Active repositories got a validated owner — not a team name or a mailing list, but a specific accountable person whose responsibility was confirmed rather than assumed. Repositories that failed the activity test were archived, pulling them out of the operational surface area so they no longer counted against the security backlog or consumed maintenance attention. The combination is what made the timeline possible: by not pretending to own 14,000 repos uniformly, the team could give real ownership to the subset that mattered and stop pretending about the rest.

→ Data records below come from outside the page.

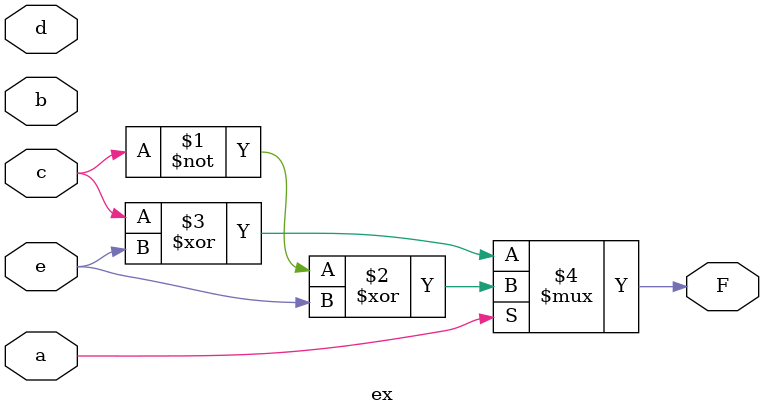
<source format=v>

module ex ( 
    a, b, c, d, e,
    F  );
  input  a, b, c, d, e;
  output F;
  assign F = a ? (~c ^ e) : (c ^ e);
endmodule



</source>
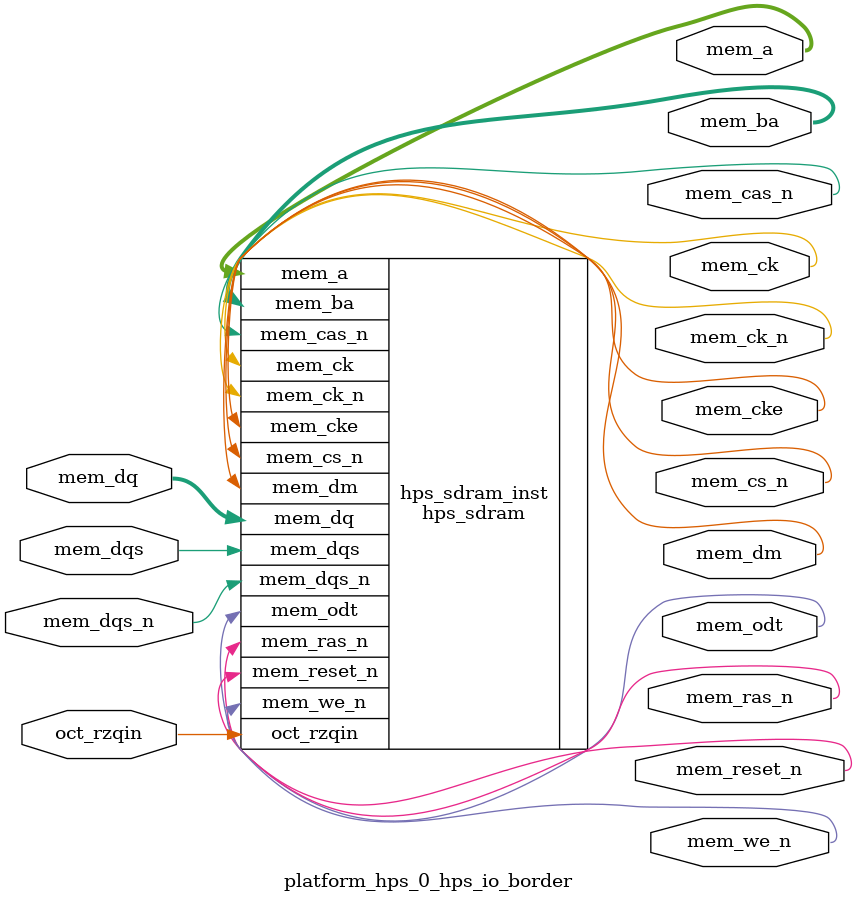
<source format=sv>


module platform_hps_0_hps_io_border(
// memory
  output wire [13 - 1 : 0 ] mem_a
 ,output wire [3 - 1 : 0 ] mem_ba
 ,output wire [1 - 1 : 0 ] mem_ck
 ,output wire [1 - 1 : 0 ] mem_ck_n
 ,output wire [1 - 1 : 0 ] mem_cke
 ,output wire [1 - 1 : 0 ] mem_cs_n
 ,output wire [1 - 1 : 0 ] mem_ras_n
 ,output wire [1 - 1 : 0 ] mem_cas_n
 ,output wire [1 - 1 : 0 ] mem_we_n
 ,output wire [1 - 1 : 0 ] mem_reset_n
 ,inout wire [8 - 1 : 0 ] mem_dq
 ,inout wire [1 - 1 : 0 ] mem_dqs
 ,inout wire [1 - 1 : 0 ] mem_dqs_n
 ,output wire [1 - 1 : 0 ] mem_odt
 ,output wire [1 - 1 : 0 ] mem_dm
 ,input wire [1 - 1 : 0 ] oct_rzqin
);


hps_sdram hps_sdram_inst(
 .mem_dq({
    mem_dq[7:0] // 7:0
  })
,.mem_odt({
    mem_odt[0:0] // 0:0
  })
,.mem_ras_n({
    mem_ras_n[0:0] // 0:0
  })
,.mem_dqs_n({
    mem_dqs_n[0:0] // 0:0
  })
,.mem_dqs({
    mem_dqs[0:0] // 0:0
  })
,.mem_dm({
    mem_dm[0:0] // 0:0
  })
,.mem_we_n({
    mem_we_n[0:0] // 0:0
  })
,.mem_cas_n({
    mem_cas_n[0:0] // 0:0
  })
,.mem_ba({
    mem_ba[2:0] // 2:0
  })
,.mem_a({
    mem_a[12:0] // 12:0
  })
,.mem_cs_n({
    mem_cs_n[0:0] // 0:0
  })
,.mem_ck({
    mem_ck[0:0] // 0:0
  })
,.mem_cke({
    mem_cke[0:0] // 0:0
  })
,.oct_rzqin({
    oct_rzqin[0:0] // 0:0
  })
,.mem_reset_n({
    mem_reset_n[0:0] // 0:0
  })
,.mem_ck_n({
    mem_ck_n[0:0] // 0:0
  })
);

endmodule


</source>
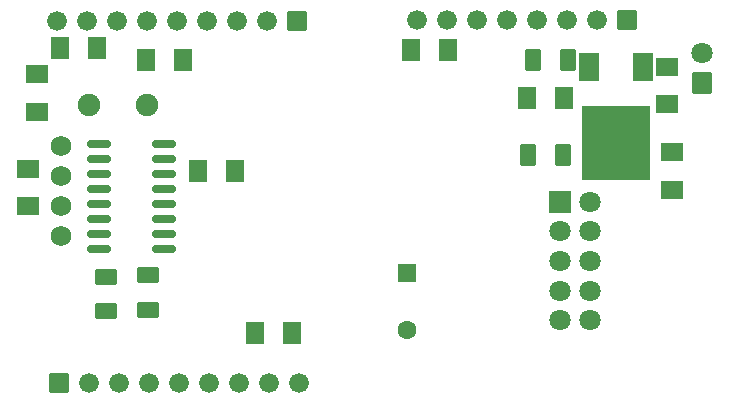
<source format=gbs>
G04 Layer: BottomSolderMaskLayer*
G04 EasyEDA v6.5.22, 2023-04-01 07:59:08*
G04 7fe897ac635649ec9317f66c388b8081,f086b915ab1b43d4b1f8ac0bdbc02707,10*
G04 Gerber Generator version 0.2*
G04 Scale: 100 percent, Rotated: No, Reflected: No *
G04 Dimensions in millimeters *
G04 leading zeros omitted , absolute positions ,4 integer and 5 decimal *
%FSLAX45Y45*%
%MOMM*%

%AMMACRO1*1,1,$1,$2,$3*1,1,$1,$4,$5*1,1,$1,0-$2,0-$3*1,1,$1,0-$4,0-$5*20,1,$1,$2,$3,$4,$5,0*20,1,$1,$4,$5,0-$2,0-$3,0*20,1,$1,0-$2,0-$3,0-$4,0-$5,0*20,1,$1,0-$4,0-$5,$2,$3,0*4,1,4,$2,$3,$4,$5,0-$2,0-$3,0-$4,0-$5,$2,$3,0*%
%ADD10MACRO1,0.1016X-0.864X-0.7425X0.864X-0.7425*%
%ADD11MACRO1,0.1016X-0.864X0.7425X0.864X0.7425*%
%ADD12MACRO1,0.1016X2.85X-3.1X2.85X3.1*%
%ADD13MACRO1,0.1016X0.8X-1.15X0.8X1.15*%
%ADD14MACRO1,0.1016X-0.7425X0.864X-0.7425X-0.864*%
%ADD15MACRO1,0.1016X0.7425X0.864X0.7425X-0.864*%
%ADD16MACRO1,0.1016X0.6038X-0.8505X0.6038X0.8505*%
%ADD17MACRO1,0.1016X-0.6038X-0.8505X-0.6038X0.8505*%
%ADD18MACRO1,0.1016X-0.6038X0.8505X-0.6038X-0.8505*%
%ADD19MACRO1,0.1016X0.6038X0.8505X0.6038X-0.8505*%
%ADD20MACRO1,0.1016X0.7425X-0.864X0.7425X0.864*%
%ADD21MACRO1,0.1016X-0.7425X-0.864X-0.7425X0.864*%
%ADD22MACRO1,0.1016X0.8505X0.6038X-0.8505X0.6038*%
%ADD23MACRO1,0.1016X0.8505X-0.6038X-0.8505X-0.6038*%
%ADD24O,2.0725892000000004X0.7036053999999999*%
%ADD25MACRO1,0.1016X0.864X0.7425X-0.864X0.7425*%
%ADD26MACRO1,0.1016X0.864X-0.7425X-0.864X-0.7425*%
%ADD27C,1.9016*%
%ADD28MACRO1,0.1016X-0.7874X-0.85X-0.7874X0.85*%
%ADD29C,1.8016*%
%ADD30C,1.7272*%
%ADD31C,1.6764*%
%ADD32MACRO1,0.1016X-0.7874X0.7874X0.7874X0.7874*%
%ADD33MACRO1,0.1016X0.7874X-0.7874X-0.7874X-0.7874*%
%ADD34MACRO1,0.1016X0.75X0.75X0.75X-0.75*%
%ADD35C,1.6016*%
%ADD36MACRO1,0.1016X0.9X0.85X0.9X-0.85*%

%LPD*%
D10*
G01*
X4406900Y235450D03*
D11*
G01*
X4406900Y-83050D03*
D12*
G01*
X3937000Y313245D03*
D13*
G01*
X3708001Y956744D03*
G01*
X4165998Y956693D03*
D10*
G01*
X4368800Y959350D03*
D11*
G01*
X4368800Y640849D03*
D14*
G01*
X3499350Y698500D03*
D15*
G01*
X3180849Y698500D03*
D16*
G01*
X3230323Y1016000D03*
D17*
G01*
X3526076Y1016000D03*
D18*
G01*
X3487976Y215900D03*
D19*
G01*
X3192223Y215900D03*
D20*
G01*
X-775708Y1117600D03*
D21*
G01*
X-457207Y1117600D03*
D14*
G01*
X711192Y76200D03*
D15*
G01*
X392691Y76200D03*
D22*
G01*
X-25400Y-1100376D03*
D23*
G01*
X-25400Y-804623D03*
D24*
G01*
X-438657Y-584200D03*
G01*
X-438657Y-457200D03*
G01*
X-438657Y-330200D03*
G01*
X-438657Y-203200D03*
G01*
X-438657Y-76200D03*
G01*
X-438657Y50800D03*
G01*
X-438657Y177800D03*
G01*
X-438657Y304800D03*
G01*
X108457Y-584200D03*
G01*
X108457Y-457200D03*
G01*
X108457Y-330200D03*
G01*
X108457Y-203200D03*
G01*
X108457Y-76200D03*
G01*
X108457Y50800D03*
G01*
X108457Y177800D03*
G01*
X108457Y304800D03*
D14*
G01*
X1193792Y-1295400D03*
D15*
G01*
X875291Y-1295400D03*
D20*
G01*
X2196091Y1104900D03*
D21*
G01*
X2514592Y1104900D03*
D25*
G01*
X-1041400Y-222750D03*
D26*
G01*
X-1041400Y95750D03*
D25*
G01*
X-965200Y577349D03*
D26*
G01*
X-965200Y895850D03*
D20*
G01*
X-44950Y1016000D03*
D21*
G01*
X273550Y1016000D03*
D22*
G01*
X-381000Y-1113076D03*
D23*
G01*
X-381000Y-817323D03*
D27*
G01*
X-523392Y635000D03*
G01*
X-35407Y635000D03*
D28*
G01*
X4660900Y825501D03*
D29*
G01*
X4660900Y1079500D03*
D30*
G01*
X-762000Y292100D03*
G01*
X-762000Y38100D03*
G01*
X-762000Y-215900D03*
G01*
X-762000Y-469900D03*
D31*
G01*
X1250442Y-1714500D03*
G01*
X996442Y-1714500D03*
G01*
X742442Y-1714500D03*
G01*
X488442Y-1714500D03*
G01*
X234442Y-1714500D03*
G01*
X-19557Y-1714500D03*
G01*
X-273557Y-1714500D03*
G01*
X-527557Y-1714500D03*
D32*
G01*
X-781557Y-1714500D03*
D33*
G01*
X4031742Y1358900D03*
D31*
G01*
X3777742Y1358900D03*
G01*
X3523742Y1358900D03*
G01*
X3269742Y1358900D03*
G01*
X3015742Y1358900D03*
G01*
X2761742Y1358900D03*
G01*
X2507742Y1358900D03*
G01*
X2253742Y1358900D03*
D34*
G01*
X2164840Y-784701D03*
D35*
G01*
X2164842Y-1272692D03*
D29*
G01*
X3712235Y-185801D03*
G01*
X3462248Y-435813D03*
G01*
X3712235Y-435813D03*
G01*
X3462248Y-685800D03*
G01*
X3712235Y-685800D03*
G01*
X3462248Y-935812D03*
G01*
X3712235Y-935812D03*
G01*
X3462248Y-1185798D03*
G01*
X3712235Y-1185798D03*
D36*
G01*
X3462248Y-185801D03*
D31*
G01*
X-794257Y1346200D03*
G01*
X-540257Y1346200D03*
G01*
X-286257Y1346200D03*
G01*
X-32257Y1346200D03*
G01*
X221742Y1346200D03*
G01*
X475742Y1346200D03*
G01*
X729742Y1346200D03*
G01*
X983742Y1346200D03*
D33*
G01*
X1237742Y1346200D03*
M02*

</source>
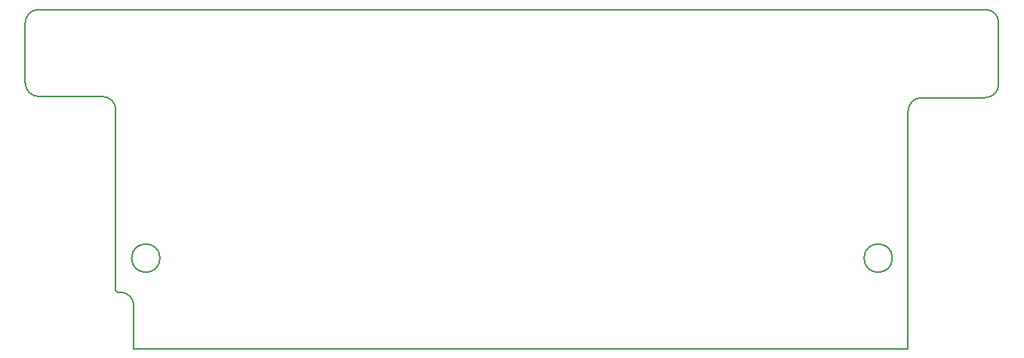
<source format=gm1>
G04 #@! TF.GenerationSoftware,KiCad,Pcbnew,(6.0.1-0)*
G04 #@! TF.CreationDate,2022-02-13T03:47:26-05:00*
G04 #@! TF.ProjectId,Adapter-30,41646170-7465-4722-9d33-302e6b696361,1.0-SOP*
G04 #@! TF.SameCoordinates,Original*
G04 #@! TF.FileFunction,Profile,NP*
%FSLAX46Y46*%
G04 Gerber Fmt 4.6, Leading zero omitted, Abs format (unit mm)*
G04 Created by KiCad (PCBNEW (6.0.1-0)) date 2022-02-13 03:47:26*
%MOMM*%
%LPD*%
G01*
G04 APERTURE LIST*
G04 #@! TA.AperFunction,Profile*
%ADD10C,0.200000*%
G04 #@! TD*
G04 #@! TA.AperFunction,Profile*
%ADD11C,0.150000*%
G04 #@! TD*
G04 APERTURE END LIST*
D10*
X76200000Y-94996000D02*
X76200000Y-74803000D01*
D11*
X163322000Y-91440000D02*
G75*
G03*
X163322000Y-91440000I-1587500J0D01*
G01*
D10*
X175260000Y-65024000D02*
G75*
G03*
X173736000Y-63500000I-1523999J1D01*
G01*
X67564000Y-63500000D02*
G75*
G03*
X66040000Y-65024000I-1J-1523999D01*
G01*
X76644500Y-95250000D02*
X76454000Y-95250000D01*
X78232000Y-101600000D02*
X78232000Y-96837500D01*
X76200000Y-94996000D02*
G75*
G03*
X76454000Y-95250000I254000J0D01*
G01*
X78232000Y-96837500D02*
G75*
G03*
X76644500Y-95250000I-1587500J0D01*
G01*
X173736000Y-73406000D02*
G75*
G03*
X175260000Y-71882000I1J1523999D01*
G01*
X175260000Y-65024000D02*
X175260000Y-71882000D01*
X166624000Y-73406000D02*
G75*
G03*
X165100000Y-74930000I-1J-1523999D01*
G01*
X173736000Y-73406000D02*
X166624000Y-73406000D01*
X66040000Y-65024000D02*
X66040000Y-71755000D01*
X67564000Y-73279000D02*
X74676000Y-73279000D01*
X66040000Y-71755000D02*
G75*
G03*
X67564000Y-73279000I1523999J-1D01*
G01*
X76200000Y-74803000D02*
G75*
G03*
X74676000Y-73279000I-1523999J1D01*
G01*
D11*
X81153000Y-91440000D02*
G75*
G03*
X81153000Y-91440000I-1587500J0D01*
G01*
D10*
X165100000Y-74930000D02*
X165100000Y-101600000D01*
X165100000Y-101600000D02*
X78232000Y-101600000D01*
X67564000Y-63500000D02*
X173736000Y-63500000D01*
M02*

</source>
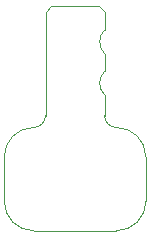
<source format=gm1>
G04 #@! TF.FileFunction,Profile,NP*
%FSLAX46Y46*%
G04 Gerber Fmt 4.6, Leading zero omitted, Abs format (unit mm)*
G04 Created by KiCad (PCBNEW (2016-01-20 BZR 6500, Git 74b498d)-product) date Tue 26 Jan 2016 07:27:19 PM CET*
%MOMM*%
G01*
G04 APERTURE LIST*
%ADD10C,0.150000*%
%ADD11C,0.100000*%
G04 APERTURE END LIST*
D10*
D11*
X65000000Y-81500000D02*
X72000000Y-81500000D01*
X66000000Y-63000000D02*
X66000000Y-71750000D01*
X66500000Y-62500000D02*
X70500000Y-62500000D01*
X66500000Y-62500000D02*
X66000000Y-63000000D01*
X71000000Y-70000000D02*
X71000000Y-71750000D01*
X71000000Y-66500000D02*
X71000000Y-68000000D01*
X71000000Y-68000000D02*
G75*
G03X71000000Y-70000000I1000000J-1000000D01*
G01*
X71000000Y-63000000D02*
X71000000Y-64500000D01*
X71000000Y-64500000D02*
G75*
G03X71000000Y-66500000I1000000J-1000000D01*
G01*
X70500000Y-62500000D02*
X71000000Y-63000000D01*
X65000000Y-72750000D02*
G75*
G03X66000000Y-71750000I0J1000000D01*
G01*
X71000000Y-71750000D02*
G75*
G03X72000000Y-72750000I1000000J0D01*
G01*
X74500000Y-79000000D02*
X74500000Y-75250000D01*
X62500000Y-75250000D02*
X62500000Y-79000000D01*
X65000000Y-72750000D02*
G75*
G03X62500000Y-75250000I0J-2500000D01*
G01*
X74500000Y-75250000D02*
G75*
G03X72000000Y-72750000I-2500000J0D01*
G01*
X62500000Y-79000000D02*
G75*
G03X65000000Y-81500000I2500000J0D01*
G01*
X72000000Y-81500000D02*
G75*
G03X74500000Y-79000000I0J2500000D01*
G01*
M02*

</source>
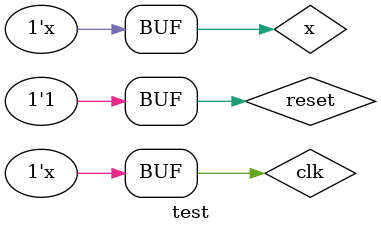
<source format=v>
/*                                 *
 * test_bcd2.v                     *
 * 2桁のBCDカウンタのテストベンチ      *
 *                                 */
 
`timescale 1ns / 1ns    // シミュレーションの単位時間 / 精度
                                                // 1ns = 1/1000000000 sec
`include "bcd2.v"   // bcd2.v の読み込み
 
module test ;
  /*** bcd2 の入力値格納用のレジスタ ****/
  reg reset, clk, x;

  /*** bcd2 の出力観測用の信号線 ****/
  wire [7:0] bcd2_out;

  /*** bcd2 の実体化 ***/
  bcd2 bcd2(clk, reset, x, bcd2_out);
 
  always begin
    #5      clk = ~clk;
  end
 
  always begin
    #15     x = ~x;
  end
 
  initial begin
    reset = 1; clk = 0; x = 0;

    // 20 単位時間(20 ns)後
    #20 reset = 0;

    // 更に 20 単位時間(20 ns)後
    #20 reset = 1;

  end
 
endmodule // test

</source>
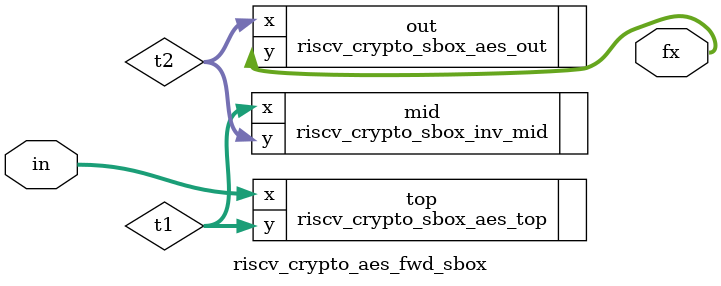
<source format=sv>

/*

    Non-hardened combinatorial logic for AES, inverse AES, and SM4 S-Boxes.

    Each S-Box has a nonlinear middle layer sandwitched between linear
    top and bottom layers. In this version the top ("inner") layer expands
    8 bits to 21 bits while the bottom layer compresses 18 bits back to 8.

    Overall structure and AES and AES^-1 slightly modified from [BoPe12].
    SM4 top and bottom layers by Markku-Juhani O. Saarinen, January 2020.

    The middle layer is common between all; the beneficiality of muxing it
    depends on target. Currently we are not doing it.

    How? Because all of these are "Nyberg S-boxes" [Ny93]; built from a
    multiplicative inverse in GF(256) and are therefore affine isomorphic.

    [BoPe12] Boyar J., Peralta R. "A Small Depth-16 Circuit for the AES
    S-Box." Proc.SEC 2012. IFIP AICT 376. Springer, pp. 287-298 (2012)
    DOI: https://doi.org/10.1007/978-3-642-30436-1_24
    Preprint: https://eprint.iacr.org/2011/332.pdf

    [Ny93] Nyberg K., "Differentially Uniform Mappings for Cryptography",
    Proc. EUROCRYPT '93, LNCS 765, Springer, pp. 55-64 (1993)
    DOI: https://doi.org/10.1007/3-540-48285-7_6

*/

//
// Forward AES SBox
module riscv_crypto_aes_fwd_sbox (
    output [7:0] fx,
    input  [7:0] in
);

    wire [20:0] t1;
    wire [17:0] t2;

    riscv_crypto_sbox_aes_top top ( .y(t1), .x(in) );
    riscv_crypto_sbox_inv_mid mid ( .y(t2), .x(t1) );
    riscv_crypto_sbox_aes_out out ( .y(fx), .x(t2) );

endmodule

</source>
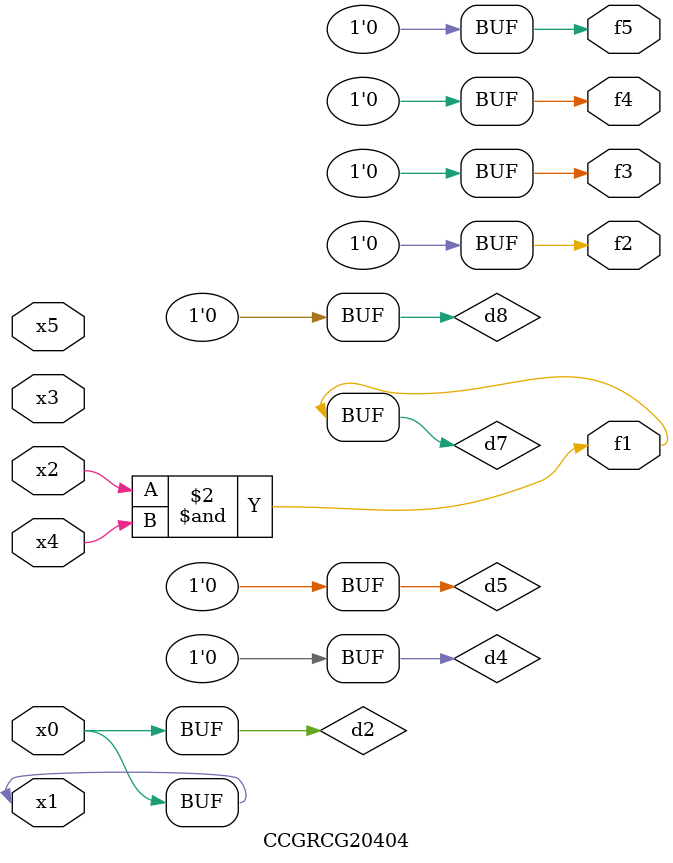
<source format=v>
module CCGRCG20404(
	input x0, x1, x2, x3, x4, x5,
	output f1, f2, f3, f4, f5
);

	wire d1, d2, d3, d4, d5, d6, d7, d8, d9;

	nand (d1, x1);
	buf (d2, x0, x1);
	nand (d3, x2, x4);
	and (d4, d1, d2);
	and (d5, d1, d2);
	nand (d6, d1, d3);
	not (d7, d3);
	xor (d8, d5);
	nor (d9, d5, d6);
	assign f1 = d7;
	assign f2 = d8;
	assign f3 = d8;
	assign f4 = d8;
	assign f5 = d8;
endmodule

</source>
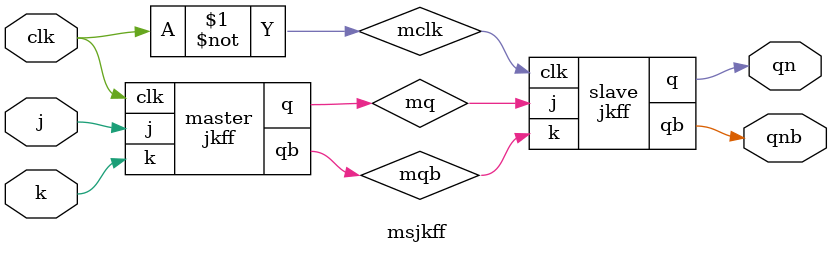
<source format=v>
`timescale 1ns / 1ps
module jkff(j,k,clk,q,qb);
input j,k,clk;
output reg q;
output qb;
always @ (posedge clk)
begin
case({j,k})
2'b00:q<=q;
2'b01:q<=0;
2'b10:q<=1;
2'b11:q<=~q;
endcase
end
assign qb=~q;
endmodule
//
module msjkff(j,k,clk,qn,qnb);
input j,k,clk;
output qn,qnb;
wire mq;
wire mqb;
wire mclk;
assign mclk=~clk;
jkff master(j,k,clk,mq,mqb);
jkff slave(mq,mqb,mclk,qn,qnb);
endmodule
</source>
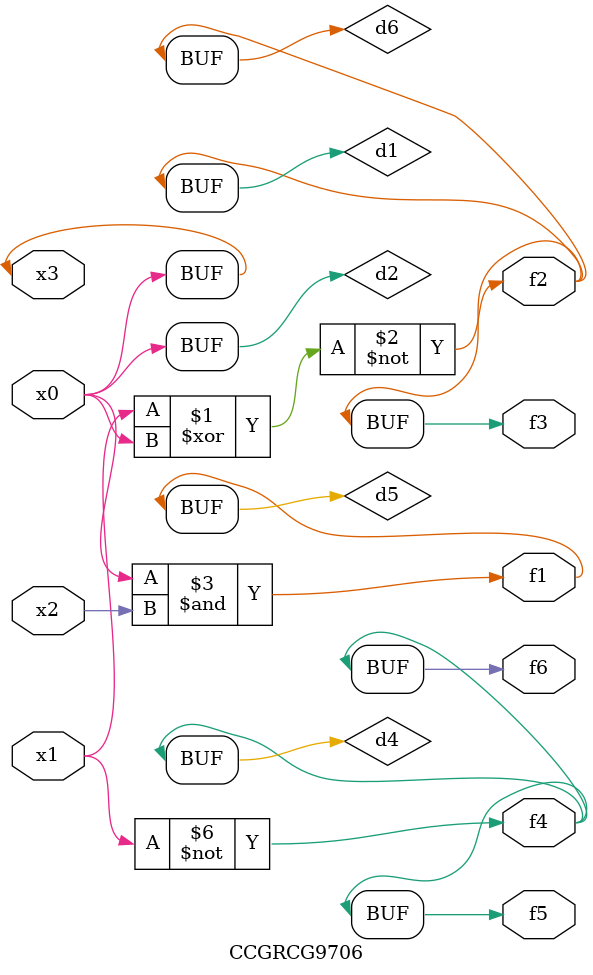
<source format=v>
module CCGRCG9706(
	input x0, x1, x2, x3,
	output f1, f2, f3, f4, f5, f6
);

	wire d1, d2, d3, d4, d5, d6;

	xnor (d1, x1, x3);
	buf (d2, x0, x3);
	nand (d3, x0, x2);
	not (d4, x1);
	nand (d5, d3);
	or (d6, d1);
	assign f1 = d5;
	assign f2 = d6;
	assign f3 = d6;
	assign f4 = d4;
	assign f5 = d4;
	assign f6 = d4;
endmodule

</source>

The “validated” part is the detail worth copying. Inheritance from a parent team or a CODEOWNERS file is brittle — teams rename, reorg, and the file goes stale. A validated owner is one a human signed off on during the window, which is why the count could be trusted afterward. Durable ownership is a verb, not a field you fill once.
What changed once ownership was real
With a reliable owner attached to every active repo, the downstream automations stopped guessing. Vulnerability management could route a CVE to a named person instead of a distribution list. Secret scanning could escalate to a real owner rather than rotting in a shared folder. Access reviews had a default approver.
This is the part of the story that scales beyond GitHub. The durable-owner pattern is reusable anywhere code lives: internal platforms, open-source program offices, university labs, startup monorepos. The mechanics differ, but the shape is identical — enumerate, classify active vs abandoned, assign validated human owners to the active set, archive the rest, and make every subsequent tool depend on that field. GitHub’s nine-month secret-scanning cleanup was possible precisely because the ownership map existed to aim it.
The open-source angle
For the open-source ecosystem the principle is just as sharp, and the tooling is already here. GitHub’s CODEOWNERS feature lets a repository declare who reviews what, and the “durable owner” mindset suggests treating that file as a living contract rather than a setup step. Projects that rename a maintaining team or graduate a busy maintainer owe themselves a five-minute ownership review, the same way they’d rotate a deploy key.
The harder open-source case is the abandoned dependency — the package everyone depends on and no one maintains. GitHub’s internal “archive the rest” move has a public echo in archived repositories and the broader conversation about critical open-source plumbing. You cannot give a dead project a human owner, but you can stop treating it as if it has one, and either fork it, pin it, or fund it deliberately.
The takeaway for your own repositories
If GitHub — with a security engineering staff and its own platform — found itself with most repositories unowned, the odds are good that your org has the same gap and just hasn’t measured it. The remediation is unglamorous and fast: list every repository, mark the ones that are actually active, assign a validated human owner to each, and archive or transfer the ones that aren’t. Forty-five days is not a fantasy timeline; it is what happens when you stop trying to own everything and start owning the right things on purpose.
GitHub’s story is ultimately a mandate loop. Ownership enables automation, automation surfaces risk, and risk routes to the owner who can close it. Break the first link and the whole chain is theater. Fix it, and the tools you already have start doing the job they promised.